> Aim of the task: In the entries that follow, find each line with the word "Note" and copy it.

> Listed entries:
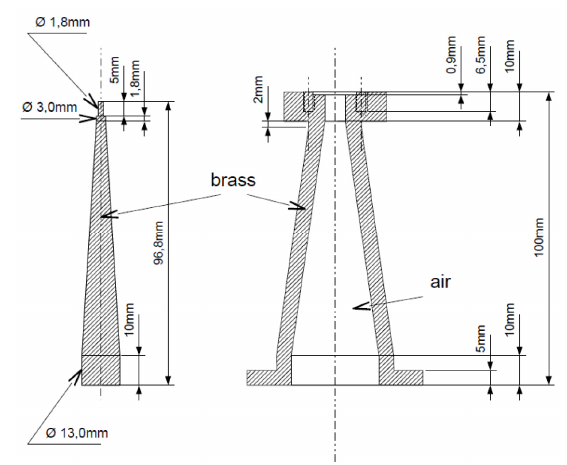
Figure 2. Design of the inner core (left) and metallic shield (right).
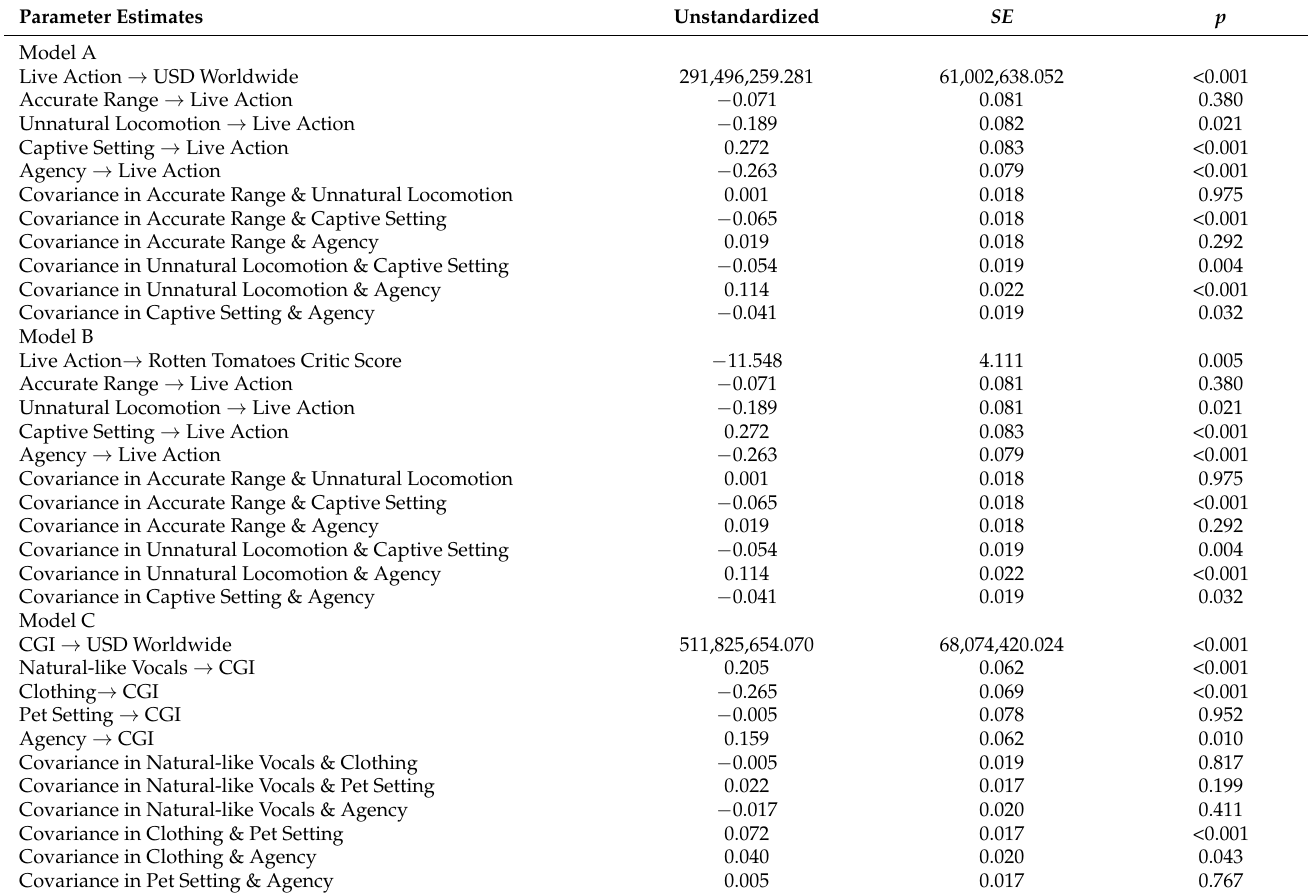
Table A2. SEM Outputs for the models of highest probability for live primates and USD worldwide (Model A), live primates and critic scores (Model B), CGI primates and USD worldwide (Model C), CGI primates and critic scores (Model D), animated primates and USD worldwide (Model E), and animated primate and critic scores (Model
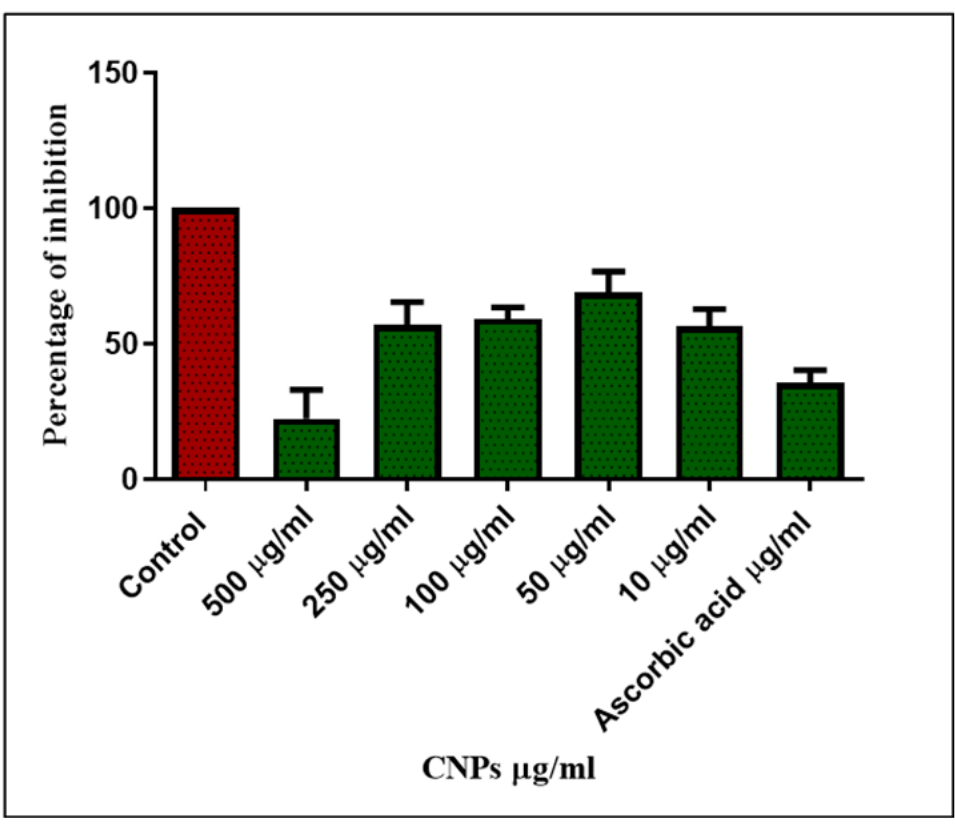
Figure 6. DPPH scavenging percentage of MAL-CNPs. Note: positive control: ascorbic acid; negative control: DPPH.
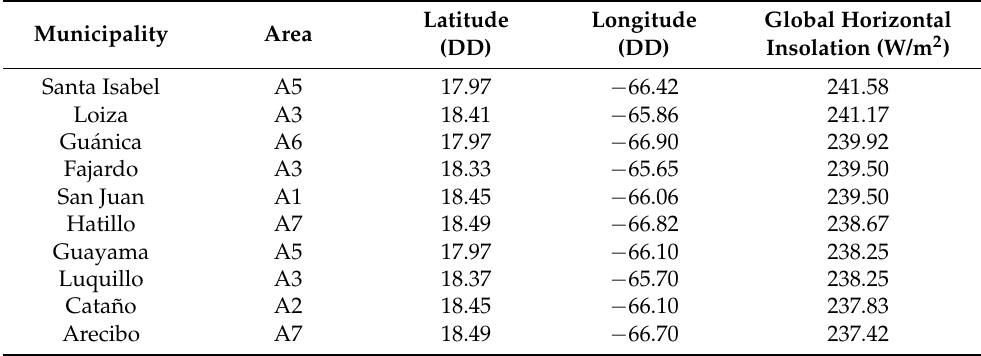
Table 5. Top 10 list of the municipalities with the highest average daily global insolation per year (Data from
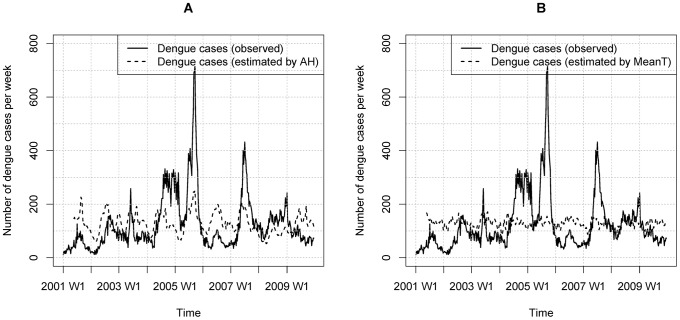
Weekly counts of dengue cases from 2001–2009.A: Observed dengue cases and number of fitted dengue cases estimated by the AH term in the DLNM model; B: observed dengue cases and number of fitted dengue cases estimated by the MeanT term.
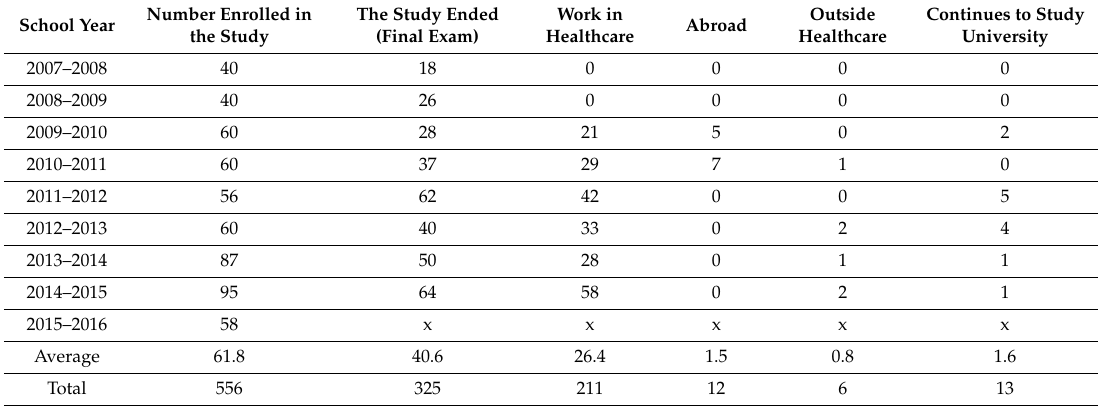
Table 6. Qualified general nurse and midwives from the Secondary Medical School Hradec Kralove and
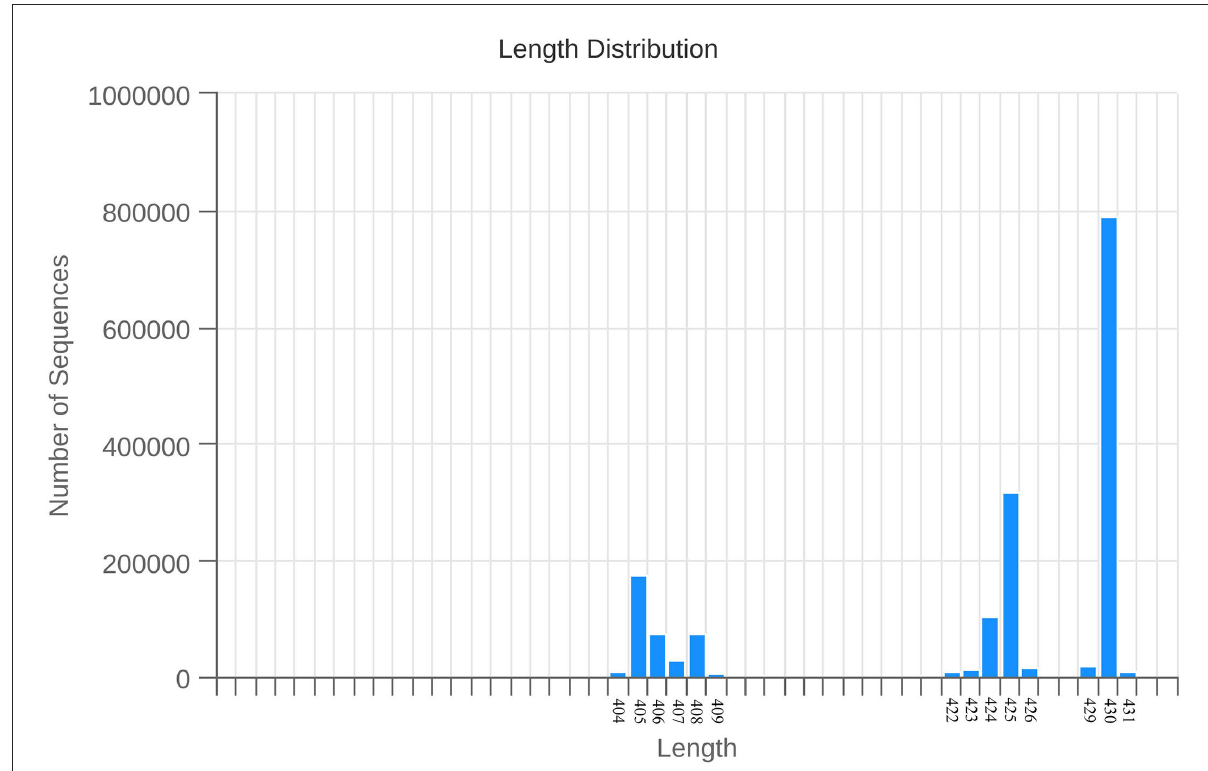
FIGURE5 Overall sample sequence length distribution. Note: The abscissa is the length of the sequence, and the ordinate is the number of sequences.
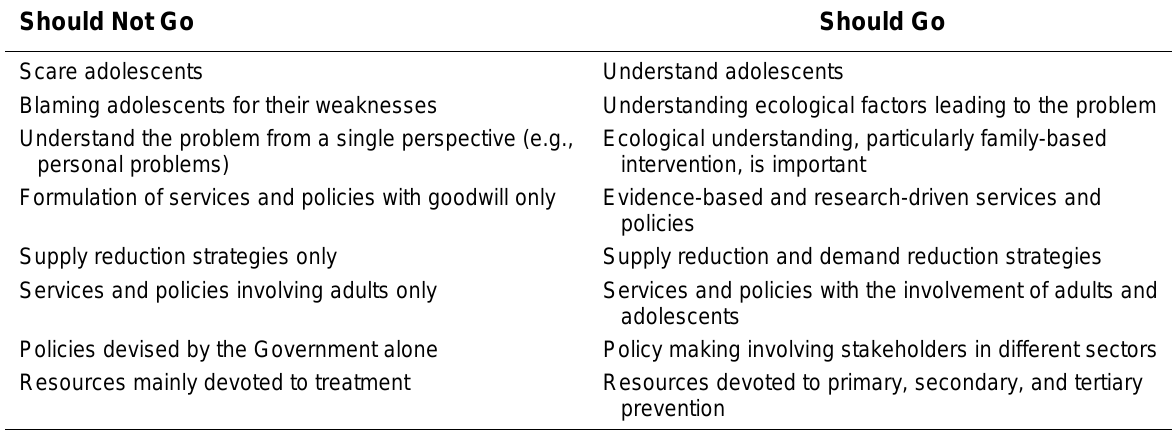
Directions Hong Kong Should Go (and Should Not Go) as Far as Strategies for Tackling Adolescent Substance Abuse are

> Finished task:
Figure 6. DPPH scavenging percentage of MAL-CNPs. Note: positive control: ascorbic acid; negative control: DPPH.
FIGURE5 Overall sample sequence length distribution. Note: The abscissa is the length of the sequence, and the ordinate is the number of sequences.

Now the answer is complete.